__Record excerpts__:
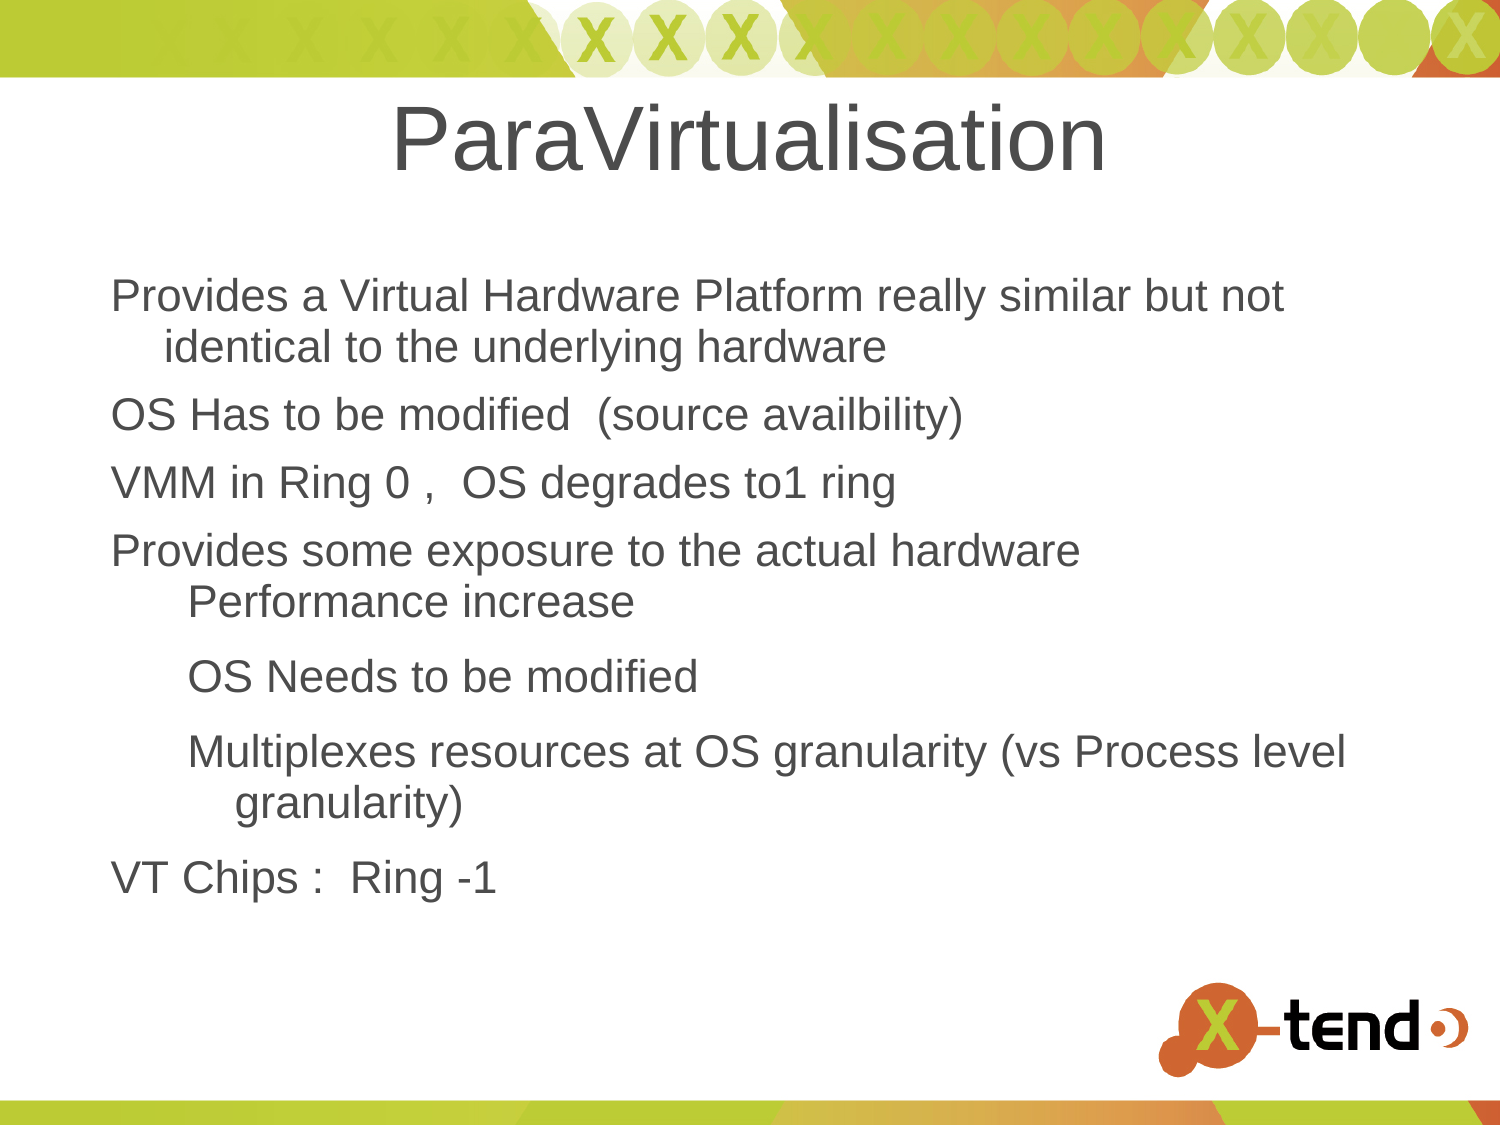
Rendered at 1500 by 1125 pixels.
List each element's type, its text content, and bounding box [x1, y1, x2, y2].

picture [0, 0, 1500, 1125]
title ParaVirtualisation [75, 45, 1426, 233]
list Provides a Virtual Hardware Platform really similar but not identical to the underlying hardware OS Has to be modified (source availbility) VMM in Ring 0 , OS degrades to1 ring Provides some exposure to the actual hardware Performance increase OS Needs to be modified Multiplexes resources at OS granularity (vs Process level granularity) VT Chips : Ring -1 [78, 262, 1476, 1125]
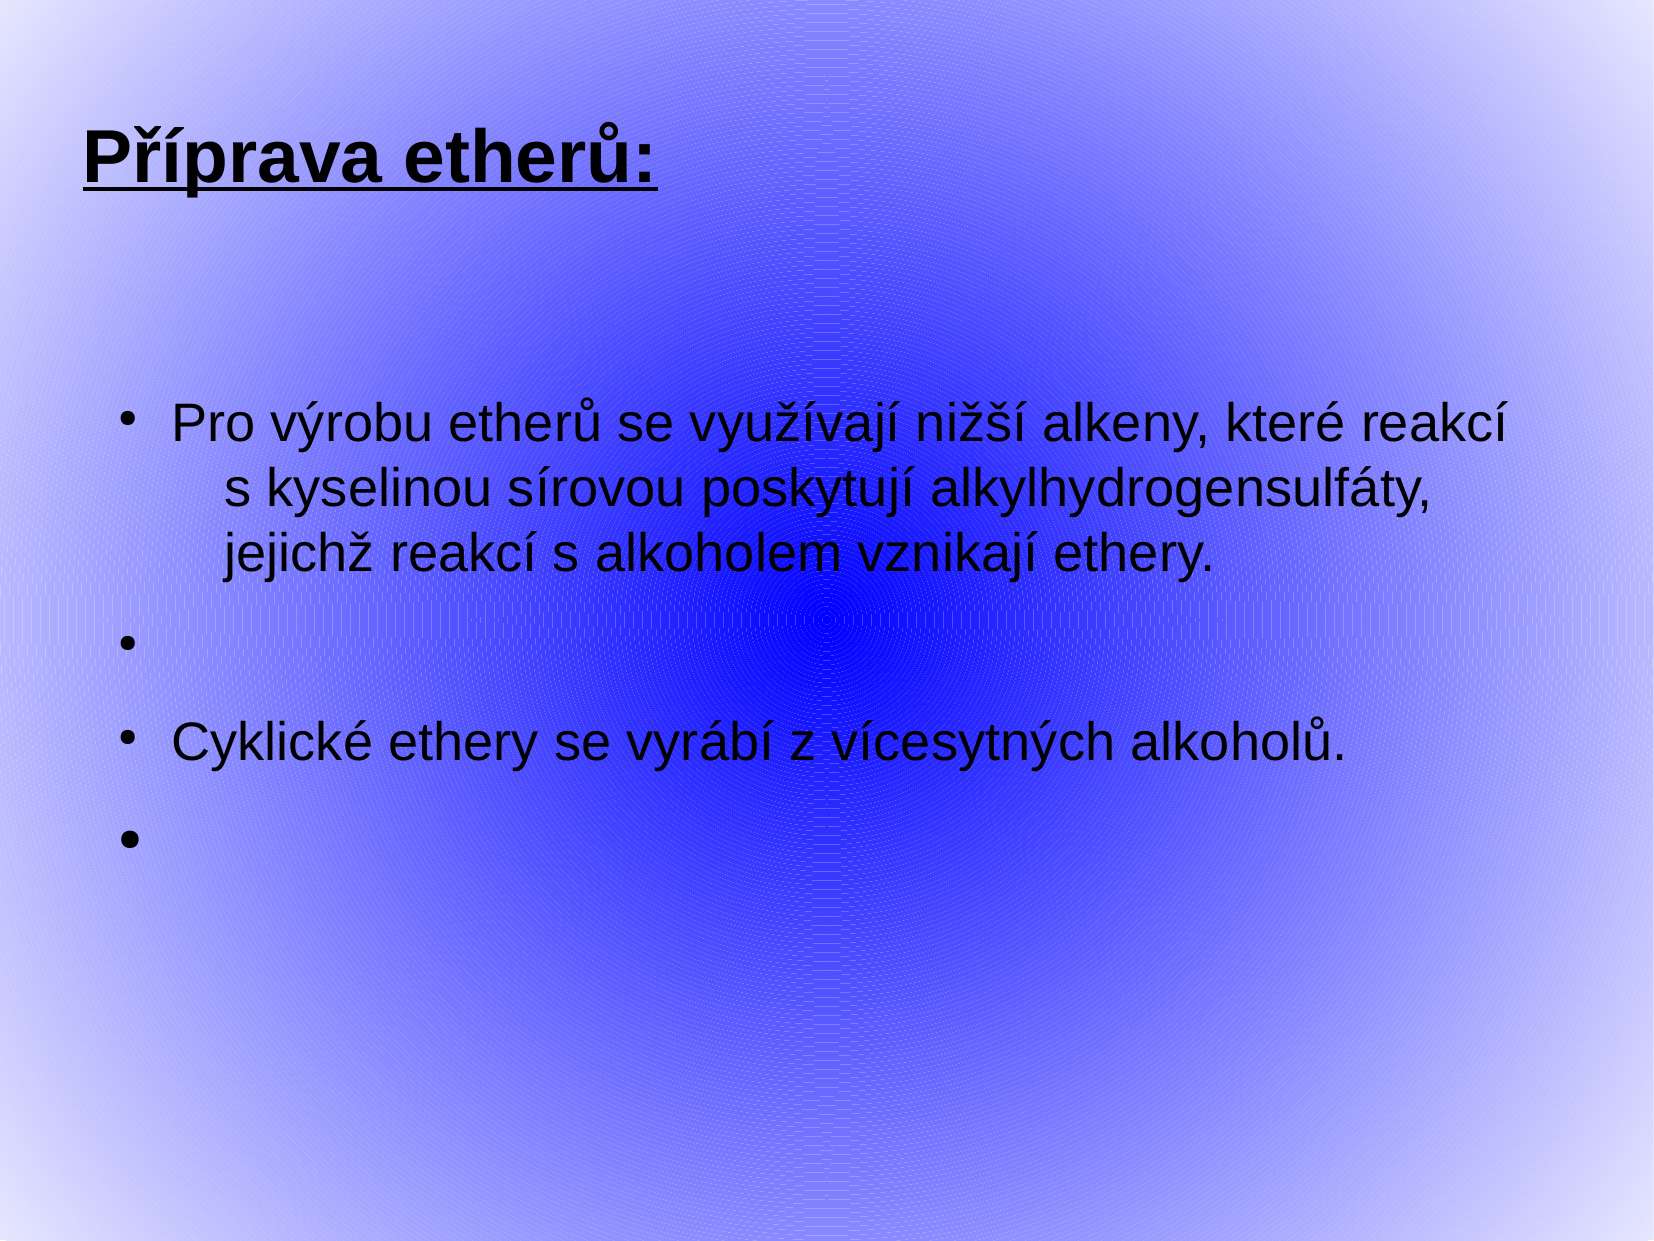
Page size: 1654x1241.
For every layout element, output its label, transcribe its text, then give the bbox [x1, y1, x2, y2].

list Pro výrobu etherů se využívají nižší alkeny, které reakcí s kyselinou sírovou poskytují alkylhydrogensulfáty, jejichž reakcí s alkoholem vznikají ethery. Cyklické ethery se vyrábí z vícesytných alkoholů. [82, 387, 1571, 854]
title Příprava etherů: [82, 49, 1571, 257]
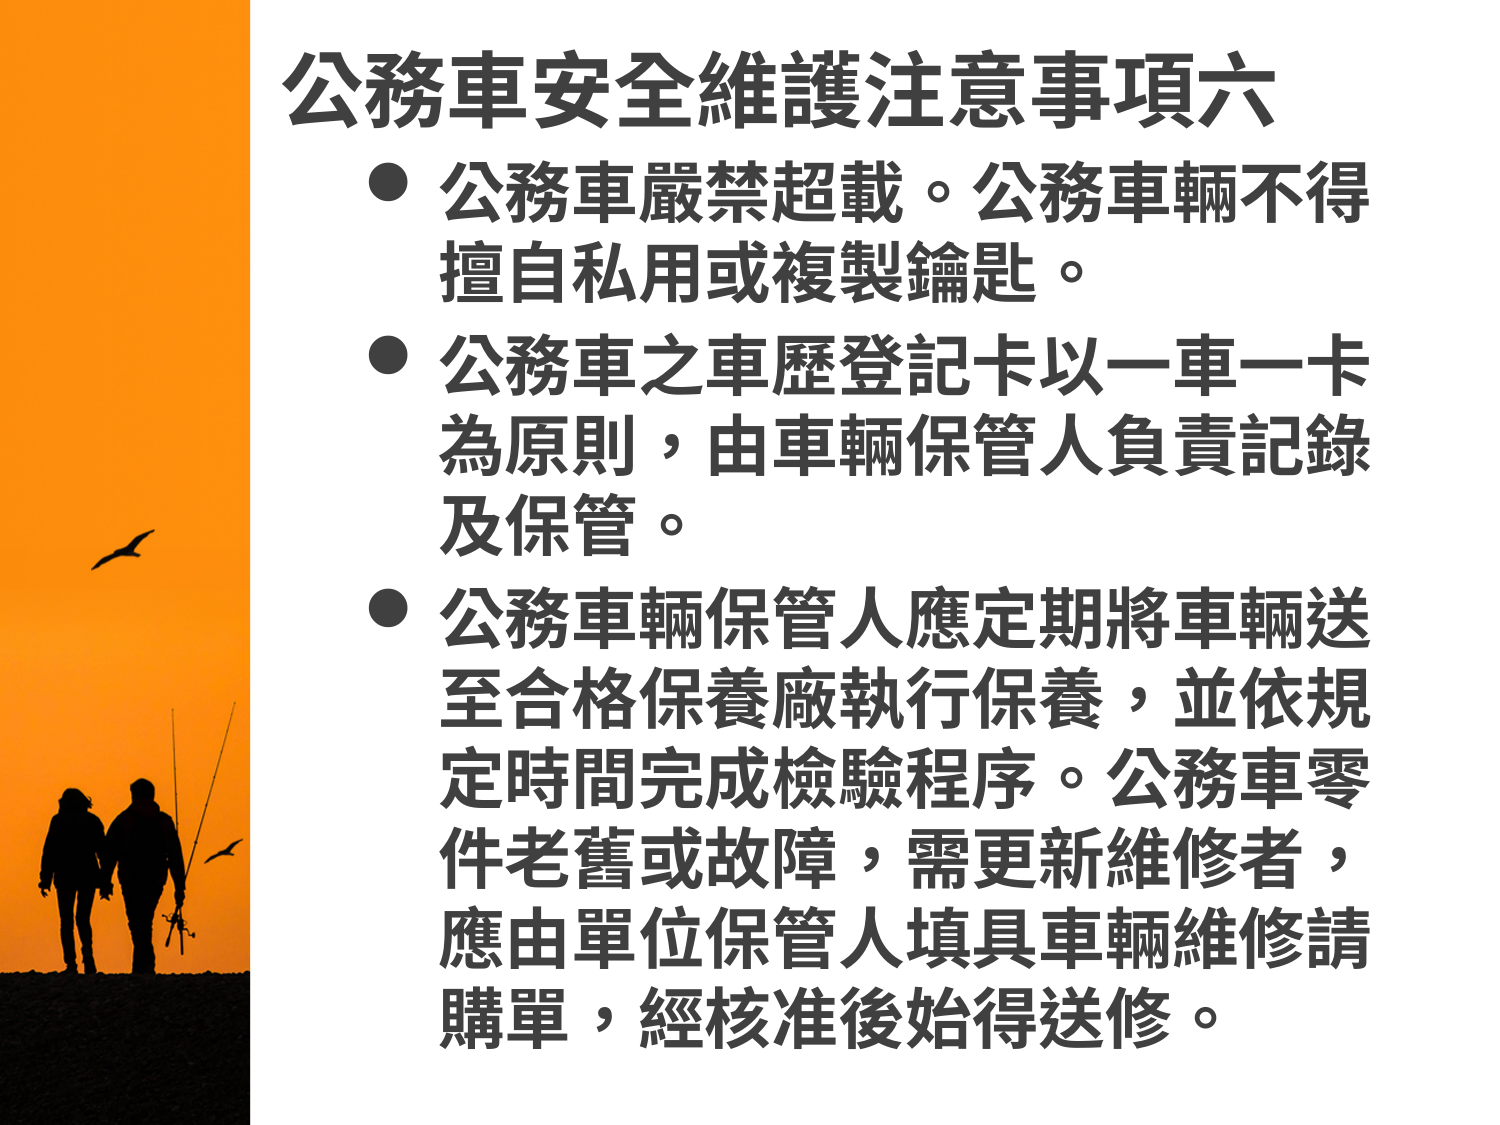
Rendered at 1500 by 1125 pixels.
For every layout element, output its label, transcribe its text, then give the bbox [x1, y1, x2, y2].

__Prompt__:
Can you put the stretch from the start of the items above through the line that contains "title ParaVirtualisation [75, 45, 1426, 233]" into a two-column CSV, with columns named "request" and "answer", one row per request, each value in a single quoted field and line breaks replaced by spaces? Leave the pictures out.

__Finished task__:
request,answer
"Rendered at 1500 by 1125 pixels. List each element's type, its text content, and bounding box [x1, y1, x2, y2].","picture [0, 0, 1500, 1125] title ParaVirtualisation [75, 45, 1426, 233]"